Citrix NetScaler a reçu des correctifs pour une autre vulnérabilité de fuite de mémoire similaire à CitrixBleed, ainsi que des problèmes de débordement de mémoire, de lecture de fichiers et de déni de service.
Les appliances Citrix NetScaler ont été une cible constante pour les attaquants ces dernières années, plus récemment via une vulnérabilité de fuite d’informations baptisée CitrixBleed 3, la dernière d’une série de surcharges de mémoire NetScaler remontant à 2023. Cette semaine, Citrix a corrigé une autre vulnérabilité de type CitrixBleed et il y a déjà des signes d’exploitation dans la nature.
La nouvelle vulnérabilité de surcharge de mémoire, identifiée comme CVE-2026-8451, a été découverte par des chercheurs de la société de sécurité watchTowr qui ont publié un article détaillé montrant comment des requêtes mal formées non authentifiées peuvent entraîner une fuite des données de mémoire de processus protégées dans les réponses.
Les vulnérabilités originales CitrixBleed (CVE-2023-4966), CitrixBleed 2 (CVE-2025-5777) et CitrixBleed 3 (CVE-2026-3055) étaient toutes jugées critiques car elles pouvaient être utilisées pour divulguer des jetons de session et d’autres informations d’identification stockées en mémoire. Le nouveau CVE-2026-8451 ne peut être utilisé que pour divulguer des quantités de données beaucoup plus petites qui ne semblent pas inclure les identifiants de session. Pour cette raison, Citrix lui a attribué un score CVSS de 8,8 (gravité élevée).
Pour que l’exploitation soit possible, l’appliance NetScaler doit être configurée en tant que fournisseur d’identité SAML, mais cela a également été le cas pour CitrixBleed 3, qui a été corrigé en mars et a ensuite été exploité dans la nature.

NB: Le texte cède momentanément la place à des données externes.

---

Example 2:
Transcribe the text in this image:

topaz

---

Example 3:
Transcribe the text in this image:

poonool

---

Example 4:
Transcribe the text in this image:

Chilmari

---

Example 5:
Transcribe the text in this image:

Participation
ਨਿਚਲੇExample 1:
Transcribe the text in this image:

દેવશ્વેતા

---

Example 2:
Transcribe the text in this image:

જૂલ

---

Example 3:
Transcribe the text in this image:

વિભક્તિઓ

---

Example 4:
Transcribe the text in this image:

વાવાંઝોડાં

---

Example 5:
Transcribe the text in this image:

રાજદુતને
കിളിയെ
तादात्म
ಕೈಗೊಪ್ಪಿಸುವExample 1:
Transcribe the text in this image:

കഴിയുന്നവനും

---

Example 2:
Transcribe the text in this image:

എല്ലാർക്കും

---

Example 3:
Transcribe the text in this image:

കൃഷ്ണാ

Cette exigence ne signifie donc pas que les attaques sont peu probables ou que cette configuration est rare. En fait, moins de 24 heures après le patch Citirix, la société de sécurité Lupovis a signalé avoir vu des tentatives d’exploitation frapper ses capteurs honeypot.
« Trois capteurs distincts ont été ciblés dans un délai de cinq heures », a indiqué la société. « L’acteur a reçu une réponse de 200 sur le troisième capteur et a immédiatement livré la charge utile de l’exploit. »

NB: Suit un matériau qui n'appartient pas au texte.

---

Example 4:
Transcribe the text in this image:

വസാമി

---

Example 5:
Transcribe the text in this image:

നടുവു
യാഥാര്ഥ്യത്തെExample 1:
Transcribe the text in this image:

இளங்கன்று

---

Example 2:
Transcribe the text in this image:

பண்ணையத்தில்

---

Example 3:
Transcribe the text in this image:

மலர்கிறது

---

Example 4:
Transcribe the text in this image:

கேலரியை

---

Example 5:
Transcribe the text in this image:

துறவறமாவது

Fuite plus petite mais toujours dangereuse
Même si watchTowr n’a pu divulguer que des octets de données grâce à cette faille, contre des kilo-octets avec les problèmes CitrixBleed précédents, les informations exposées pourraient toujours être utiles aux attaquants.
Bien que la preuve de concept n’ait pas révélé d’informations d’identification ou de jetons, il est possible que des demandes répétées finissent par divulguer quelque chose de sensible. À tout le moins, les fuites peuvent exposer des pointeurs de mémoire de processus qui pourraient permettre aux attaquants de fournir plus facilement des charges utiles en utilisant des vulnérabilités d’écriture en mémoire telles que des dépassements de tampon.
En écrasant les données dans un emplacement mémoire qui contient normalement le code exécuté par le processus, les attaquants pourraient contourner les défenses anti-exploitation comme ASLR pour prendre le contrôle total de l’appareil.
Dans le cadre de ce même cycle de correctifs, Citrix a également corrigé deux vulnérabilités de débordement de mémoire de haute gravité, identifiées comme CVE-2026-8452 et CVE-2026-8655. Le chaînage des exploits pour différentes vulnérabilités est une approche courante dans les attaques modernes.
La société a également corrigé une lecture de fichier arbitraire non authentifiée (CVE-2026-10816), une autre lecture de mémoire hors limites (CVE-2026-10817) et un problème de déni de service exploitable via des requêtes HTTP/2 (CVE-2026-13474). Cette dernière est en fait une instance spécifique à NetScaler de la vulnérabilité HTTP/2 Bomb (CVE-2026-49975) récemment corrigée dans le serveur Web Apache.
Atténuation
Citrix conseille aux clients de mettre à niveau leurs appliances NetScaler ADC et NetScaler Gateway vers les versions 14.1-72.61, 14.1-72.61 FIPS, 13.1-63.18, 13.1-FIPS et 13.1-NDcPP 13.1.37.272. La vulnérabilité HTTP/2 Bomb nécessite également des modifications de configuration en plus des correctifs.
Ces changements sont décrits dans l’avis Citrix ainsi que les méthodes permettant de déterminer si les appliances répondent aux conditions préalables de configuration pour l’exploitation des autres failles. WatchTowr a également publié un script de détection Python pour la vulnérabilité CVE-2026-8451 qui permet aux organisations de tester rapidement si leurs appliances sont sensibles à l’exploit.